[news.software.nntp] Argh! Duplicates abound!

brendan@cs.widener.edu (Brendan Kehoe) (11/29/90)

 I'm having a strange problem and I've exhausted all of the
possibilities that I can think of.
 I recently added a second feed (both are partial, but with nearly
exactly the same groups) to my newsfeed. Now everytime the second site
connects, a whole load of articles show up as duplicates (rather than
be rejected). Syd Weinstein (one of the folks giving me a feed)
suggested perhaps I'd built nntp wrong, since it may be reading the
history file wrong.
 After some digging, I discovered I hadn't built nntp with DBZ (as I
did with cnews). So I went and rebuilt it & installed it. Nada. No change.
 So I did mkhistory & rebuilt the history file. That didn't even fix
it. I'm at a loss.
 I do have NDBM also defined. Should I? (I tried it with just DBZ and
it failed cuz it defined USGHIST which is totally wrong.)
 Anyone have any ideas what could be going wrong here? The log file is
growing exponentially with all of the so-called duplicates. Any help
at all, even if you think it's way off base, is more than welcome!

-- 
    Brendan Kehoe - Widener Sun Network Manager - brendan@cs.widener.edu
 Widener University in Chester PA              A Bloody Sun-vs-Dec War Zone
Top Ten Surprises in Rocky V  --  Number 5, Loveable Character Chewbacca Dies

paul@uxc.cso.uiuc.edu (Paul Pomes - UofIllinois CSO) (12/05/90)

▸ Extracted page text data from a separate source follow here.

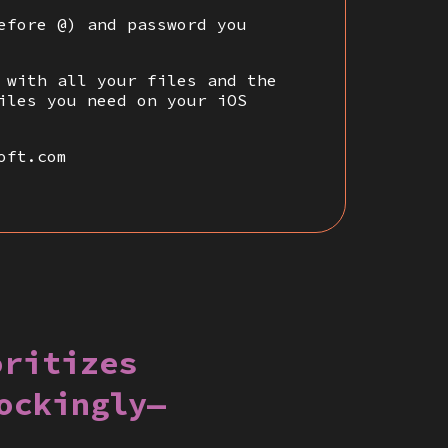
efore @) and password you
 with all your files and the
iles you need on your iOS
oft.com
oritizes
ockingly—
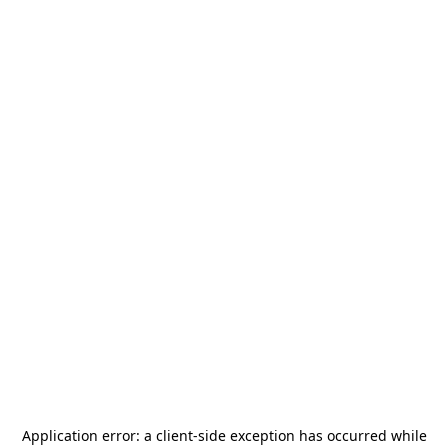
Application error: a
client
-side exception has occurred while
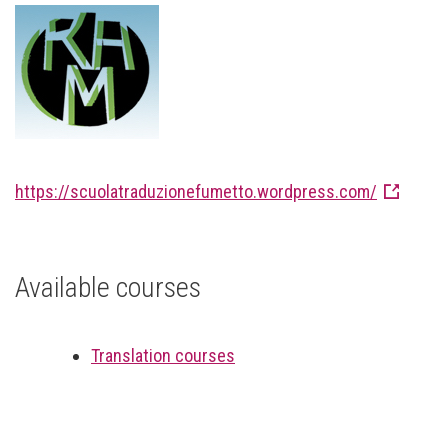
https://scuolatraduzionefumetto.wordpress.com/
Available courses
Translation courses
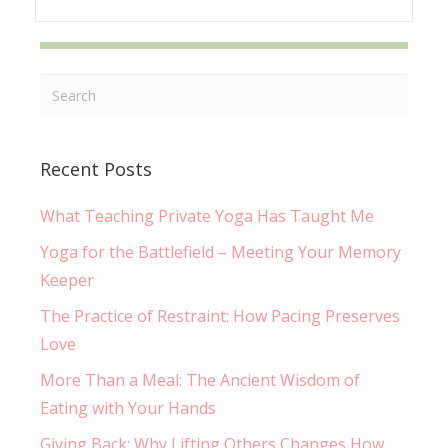
Recent Posts
What Teaching Private Yoga Has Taught Me
Yoga for the Battlefield – Meeting Your Memory
Keeper
The Practice of Restraint: How Pacing Preserves
Love
More Than a Meal: The Ancient Wisdom of
Eating with Your Hands
Giving Back: Why Lifting Others Changes How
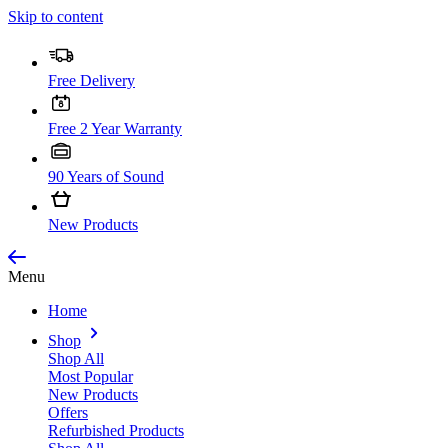
Skip to content
Free Delivery
Free 2 Year Warranty
90 Years of Sound
New Products
Menu
Home
Shop
Shop All
Most Popular
New Products
Offers
Refurbished Products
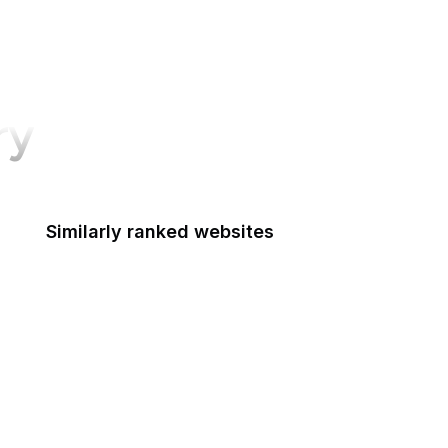
ry
Similarly ranked websites
Food Shuttle
Die Welt
Namecheap
NHS
Dell
HTML Standard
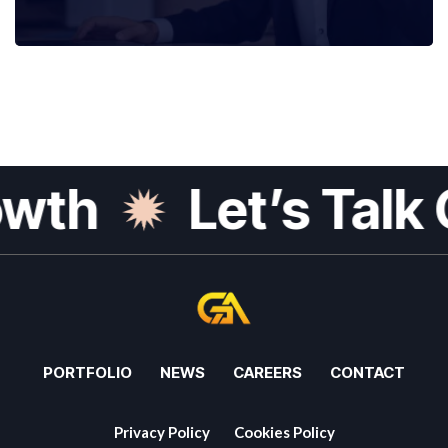
th
Let’s Talk G
PORTFOLIO
NEWS
CAREERS
CONTACT
Privacy Policy
Cookies Policy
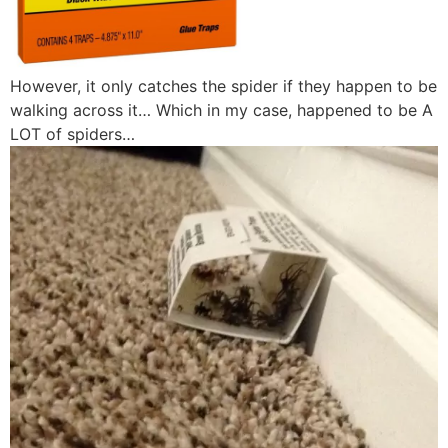
However, it only catches the spider if they happen to be
walking across it… Which in my case, happened to be A
LOT of spiders…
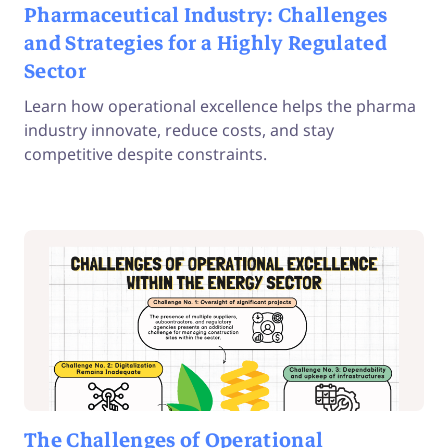
Pharmaceutical Industry: Challenges
and Strategies for a Highly Regulated
Sector
Learn how operational excellence helps the pharma
industry innovate, reduce costs, and stay
competitive despite constraints.
The Challenges of Operational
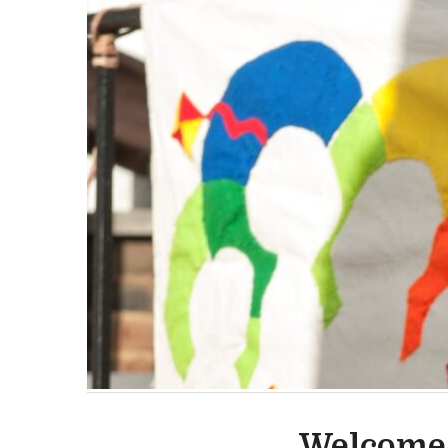
Welcome 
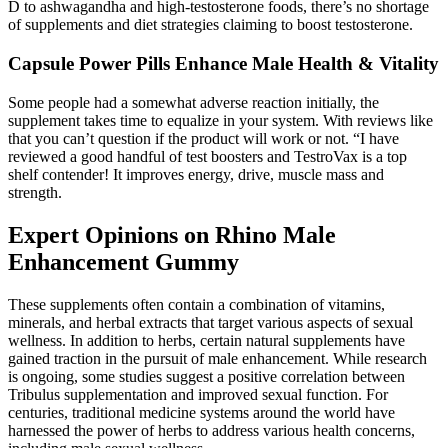
D to ashwagandha and high-testosterone foods, there’s no shortage
of supplements and diet strategies claiming to boost testosterone.
Capsule Power Pills Enhance Male Health & Vitality
Some people had a somewhat adverse reaction initially, the
supplement takes time to equalize in your system. With reviews like
that you can’t question if the product will work or not. “I have
reviewed a good handful of test boosters and TestroVax is a top
shelf contender! It improves energy, drive, muscle mass and
strength.
Expert Opinions on Rhino Male
Enhancement Gummy
These supplements often contain a combination of vitamins,
minerals, and herbal extracts that target various aspects of sexual
wellness. In addition to herbs, certain natural supplements have
gained traction in the pursuit of male enhancement. While research
is ongoing, some studies suggest a positive correlation between
Tribulus supplementation and improved sexual function. For
centuries, traditional medicine systems around the world have
harnessed the power of herbs to address various health concerns,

brendan@cs.widener.edu (Brendan Kehoe) writes:

> I'm having a strange problem and I've exhausted all of the
>possibilities that I can think of.
> I recently added a second feed (both are partial, but with nearly
>exactly the same groups) to my newsfeed. Now everytime the second site
>connects, a whole load of articles show up as duplicates (rather than
>be rejected). Syd Weinstein (one of the folks giving me a feed)
>suggested perhaps I'd built nntp wrong, since it may be reading the
>history file wrong.

I assume you are using cnews since you mention dbz.

What is likely happening is that while cnews is chunking away at a batch from
site #1, nntpd accepts a batch of the same articles from site #2 before the
message-ids in batch #1 make it into the history file.  When cnews finishes
with batch #1, many of the articles in batch #2 will be rightly rejected as
duplicates.  This all comes about with the fast propagation rate for Internet
NNTP sites.

Our news machine, ux1.cso.uiuc.edu, has six outside feeds and was always
falling behind during the day.  When it finally caught up at night, most
of the batches were discarded as duplicates.  The fix was installing the
msgidd daemon written by Paul Vixie of DEC.  It stores in memory the last
N minutes worth of message-ids received.  Each nntpd communicates with it
via a unix-domain socket to check whether an incoming article has been
received but not yet processed.  This has been a huge improvement.

The msgidd code can be obtained either from the NNTP managers archive on
either ucbvax or ucbarpa.berkeley.edu or in the file pub/nntp-1.5.10+.tar.Z
on uxc.cso.uiuc.edu.

/pbp
--
         Paul Pomes

alias emacs='/usr/ucb/vi' --  All the EMACS you need to know.

UUCP: {att,iuvax,uunet}!uiucuxc!paul   Internet, BITNET: paul@uxc.cso.uiuc.edu
US Mail:  UofIllinois, CSO, 1304 W Springfield Ave, Urbana, IL  61801-2910

brendan@cs.widener.edu (Brendan Kehoe) (12/05/90)

In <1990Dec5.034523.21682@ux1.cso.uiuc.edu>, paul@uxc.cso.uiuc.edu writes:
>I assume you are using cnews since you mention dbz.

 Yep. Sorry I neglected to mention it.

>The msgidd code can be obtained either from the NNTP managers archive on
>either ucbvax or ucbarpa.berkeley.edu or in the file pub/nntp-1.5.10+.tar.Z
>on uxc.cso.uiuc.edu.

 Thanks for the suggestion -- I'll check it out.
 It turns out that the problem was using NDBM at all. At least in
Sun's version it dies miserably. When I built NNTP with DBM & DBZ, it
worked like a dream! Over 3100 articles with *no* duplicates. You've
no idea how good that feels. Hehe.

 My thanks to everyone that responded. (Especially to Syd Weinstein
for putting up with my continuous stream of babble as I was trying to
get this thing figured out.)



-- 
    Brendan Kehoe - Widener Sun Network Manager - brendan@cs.widener.edu
 Widener University in Chester PA              A Bloody Sun-vs-Dec War Zone
 Hey ... do you think George Bush carries money or any kind of ID with him?